• _Provided material_
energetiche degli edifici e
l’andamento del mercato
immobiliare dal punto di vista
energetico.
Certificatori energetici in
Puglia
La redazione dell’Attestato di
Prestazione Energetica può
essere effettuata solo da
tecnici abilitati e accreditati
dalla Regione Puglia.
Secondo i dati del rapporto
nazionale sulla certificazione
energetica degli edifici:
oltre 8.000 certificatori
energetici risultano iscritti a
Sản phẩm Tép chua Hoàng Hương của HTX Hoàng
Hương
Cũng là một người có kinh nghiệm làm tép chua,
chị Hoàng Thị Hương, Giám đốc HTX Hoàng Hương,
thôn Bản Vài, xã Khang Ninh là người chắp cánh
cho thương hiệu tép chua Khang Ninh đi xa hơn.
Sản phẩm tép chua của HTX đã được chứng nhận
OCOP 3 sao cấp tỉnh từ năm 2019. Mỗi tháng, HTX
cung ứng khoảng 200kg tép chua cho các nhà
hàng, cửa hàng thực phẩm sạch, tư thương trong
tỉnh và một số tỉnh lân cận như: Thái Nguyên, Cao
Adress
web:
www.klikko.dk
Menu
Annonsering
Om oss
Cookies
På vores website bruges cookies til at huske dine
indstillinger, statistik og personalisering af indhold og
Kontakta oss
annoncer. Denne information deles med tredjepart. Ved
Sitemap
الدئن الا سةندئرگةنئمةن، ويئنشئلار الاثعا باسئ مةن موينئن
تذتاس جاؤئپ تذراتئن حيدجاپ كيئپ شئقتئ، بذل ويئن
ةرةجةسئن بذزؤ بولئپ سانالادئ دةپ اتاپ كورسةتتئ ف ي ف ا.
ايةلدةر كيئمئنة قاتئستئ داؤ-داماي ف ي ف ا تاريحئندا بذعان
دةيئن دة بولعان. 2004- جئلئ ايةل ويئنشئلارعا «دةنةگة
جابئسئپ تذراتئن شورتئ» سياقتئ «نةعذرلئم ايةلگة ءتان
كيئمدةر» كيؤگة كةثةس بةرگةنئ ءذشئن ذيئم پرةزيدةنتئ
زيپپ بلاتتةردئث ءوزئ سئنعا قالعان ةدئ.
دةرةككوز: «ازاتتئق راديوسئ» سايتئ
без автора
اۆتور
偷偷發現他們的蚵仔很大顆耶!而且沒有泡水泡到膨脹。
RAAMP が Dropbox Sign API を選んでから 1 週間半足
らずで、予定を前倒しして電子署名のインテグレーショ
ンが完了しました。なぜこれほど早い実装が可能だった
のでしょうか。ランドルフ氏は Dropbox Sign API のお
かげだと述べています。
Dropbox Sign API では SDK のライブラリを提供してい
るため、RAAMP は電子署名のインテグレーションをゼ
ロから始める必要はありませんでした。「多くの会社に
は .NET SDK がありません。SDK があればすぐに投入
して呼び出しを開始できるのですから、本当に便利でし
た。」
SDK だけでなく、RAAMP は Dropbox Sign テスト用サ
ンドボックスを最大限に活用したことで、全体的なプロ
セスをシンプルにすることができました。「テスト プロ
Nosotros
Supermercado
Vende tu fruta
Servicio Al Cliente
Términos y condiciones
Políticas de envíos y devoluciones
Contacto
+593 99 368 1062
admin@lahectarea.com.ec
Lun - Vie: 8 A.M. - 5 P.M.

---

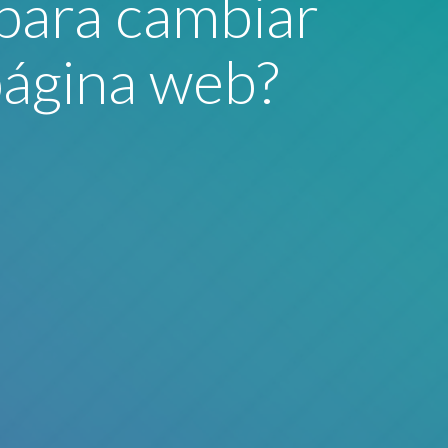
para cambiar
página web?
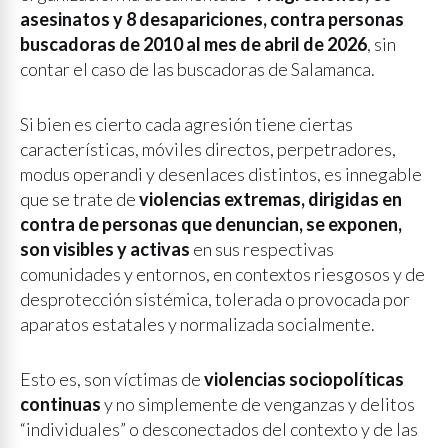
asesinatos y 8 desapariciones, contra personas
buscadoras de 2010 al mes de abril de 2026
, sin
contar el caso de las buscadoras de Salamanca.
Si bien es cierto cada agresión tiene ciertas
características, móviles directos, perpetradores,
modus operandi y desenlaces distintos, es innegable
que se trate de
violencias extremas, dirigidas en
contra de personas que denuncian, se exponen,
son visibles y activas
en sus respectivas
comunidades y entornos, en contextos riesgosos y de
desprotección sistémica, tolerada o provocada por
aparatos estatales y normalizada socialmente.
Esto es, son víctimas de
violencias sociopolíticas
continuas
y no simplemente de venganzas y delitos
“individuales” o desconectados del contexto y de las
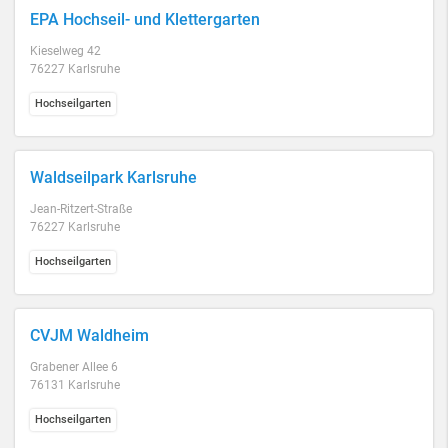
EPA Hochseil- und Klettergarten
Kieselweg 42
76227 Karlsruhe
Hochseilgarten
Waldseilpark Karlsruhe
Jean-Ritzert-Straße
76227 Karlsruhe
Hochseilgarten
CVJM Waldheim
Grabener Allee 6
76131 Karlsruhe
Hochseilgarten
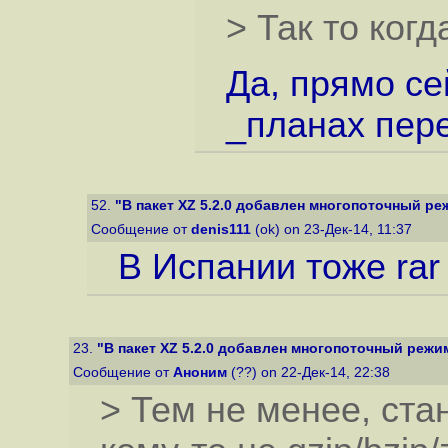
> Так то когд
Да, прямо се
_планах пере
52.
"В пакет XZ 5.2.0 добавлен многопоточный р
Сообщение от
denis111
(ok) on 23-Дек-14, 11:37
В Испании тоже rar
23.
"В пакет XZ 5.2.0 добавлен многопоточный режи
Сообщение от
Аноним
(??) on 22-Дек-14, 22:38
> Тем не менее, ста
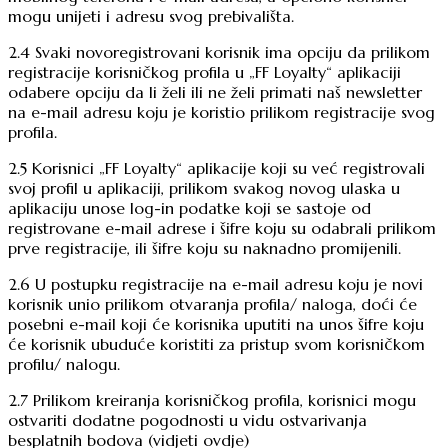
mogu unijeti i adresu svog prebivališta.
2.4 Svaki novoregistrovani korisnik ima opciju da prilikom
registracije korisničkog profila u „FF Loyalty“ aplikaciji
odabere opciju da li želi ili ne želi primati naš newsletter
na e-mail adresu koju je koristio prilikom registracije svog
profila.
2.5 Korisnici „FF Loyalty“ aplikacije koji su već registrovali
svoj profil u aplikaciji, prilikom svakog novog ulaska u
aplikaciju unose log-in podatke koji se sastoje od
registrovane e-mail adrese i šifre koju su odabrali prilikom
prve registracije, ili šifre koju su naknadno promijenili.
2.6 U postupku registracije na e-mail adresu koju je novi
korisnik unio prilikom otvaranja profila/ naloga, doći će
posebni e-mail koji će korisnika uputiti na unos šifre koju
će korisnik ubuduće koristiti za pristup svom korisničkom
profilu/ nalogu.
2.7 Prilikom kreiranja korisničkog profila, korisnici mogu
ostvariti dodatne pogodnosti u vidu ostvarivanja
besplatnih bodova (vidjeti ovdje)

* * *

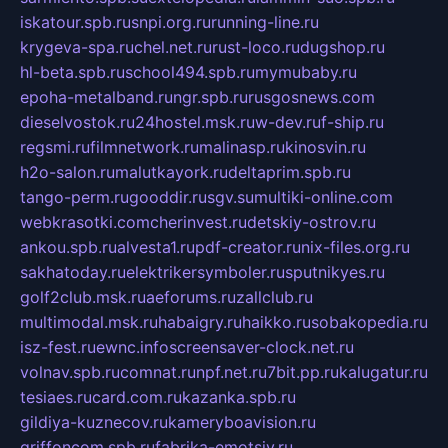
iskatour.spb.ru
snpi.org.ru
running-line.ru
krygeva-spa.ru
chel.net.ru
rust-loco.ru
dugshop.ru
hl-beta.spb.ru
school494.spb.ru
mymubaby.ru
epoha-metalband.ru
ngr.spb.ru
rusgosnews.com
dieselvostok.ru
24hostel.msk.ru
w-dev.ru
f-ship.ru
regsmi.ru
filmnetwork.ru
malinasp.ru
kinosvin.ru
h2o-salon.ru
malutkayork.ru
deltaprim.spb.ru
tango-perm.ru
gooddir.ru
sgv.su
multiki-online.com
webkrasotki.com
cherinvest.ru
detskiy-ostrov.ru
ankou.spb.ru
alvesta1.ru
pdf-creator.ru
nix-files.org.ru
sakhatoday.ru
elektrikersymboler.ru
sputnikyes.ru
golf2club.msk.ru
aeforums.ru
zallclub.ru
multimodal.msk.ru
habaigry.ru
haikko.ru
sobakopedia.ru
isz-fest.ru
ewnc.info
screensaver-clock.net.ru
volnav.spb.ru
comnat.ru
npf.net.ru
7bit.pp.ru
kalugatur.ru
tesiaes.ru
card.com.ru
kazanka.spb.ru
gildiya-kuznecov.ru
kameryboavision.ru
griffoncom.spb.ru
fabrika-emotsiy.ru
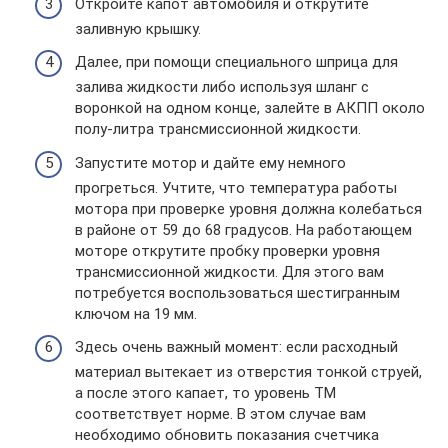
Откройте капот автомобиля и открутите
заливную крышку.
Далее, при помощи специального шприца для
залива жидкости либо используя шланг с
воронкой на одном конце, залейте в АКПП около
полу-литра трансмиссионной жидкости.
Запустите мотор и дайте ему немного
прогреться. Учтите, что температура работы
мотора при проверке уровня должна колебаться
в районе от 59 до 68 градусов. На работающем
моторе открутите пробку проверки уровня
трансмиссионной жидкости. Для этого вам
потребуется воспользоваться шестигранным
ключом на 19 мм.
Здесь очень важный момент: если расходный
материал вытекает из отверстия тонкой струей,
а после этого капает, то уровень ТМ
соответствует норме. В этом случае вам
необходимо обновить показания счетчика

• _Work to be completed_
Copy the lines verbatim, starting at the line that has "para cambiar" and ending after the line that has "не менее, ста". Leave the pictures out of your copy.

• _Solution for this problem_
para cambiar
página web?
asesinatos y 8 desapariciones, contra personas
buscadoras de 2010 al mes de abril de 2026
, sin
contar el caso de las buscadoras de Salamanca.
Si bien es cierto cada agresión tiene ciertas
características, móviles directos, perpetradores,
modus operandi y desenlaces distintos, es innegable
que se trate de
violencias extremas, dirigidas en
contra de personas que denuncian, se exponen,
son visibles y activas
en sus respectivas
comunidades y entornos, en contextos riesgosos y de
desprotección sistémica, tolerada o provocada por
aparatos estatales y normalizada socialmente.
Esto es, son víctimas de
violencias sociopolíticas
continuas
y no simplemente de venganzas y delitos
“individuales” o desconectados del contexto y de las
EPA Hochseil- und Klettergarten
Kieselweg 42
76227 Karlsruhe
Hochseilgarten
Waldseilpark Karlsruhe
Jean-Ritzert-Straße
76227 Karlsruhe
Hochseilgarten
CVJM Waldheim
Grabener Allee 6
76131 Karlsruhe
Hochseilgarten
> Так то когд
Да, прямо се
_планах пере
52.
"В пакет XZ 5.2.0 добавлен многопоточный р
Сообщение от
denis111
(ok) on 23-Дек-14, 11:37
В Испании тоже rar
23.
"В пакет XZ 5.2.0 добавлен многопоточный режи
Сообщение от
Аноним
(??) on 22-Дек-14, 22:38
> Тем не менее, ста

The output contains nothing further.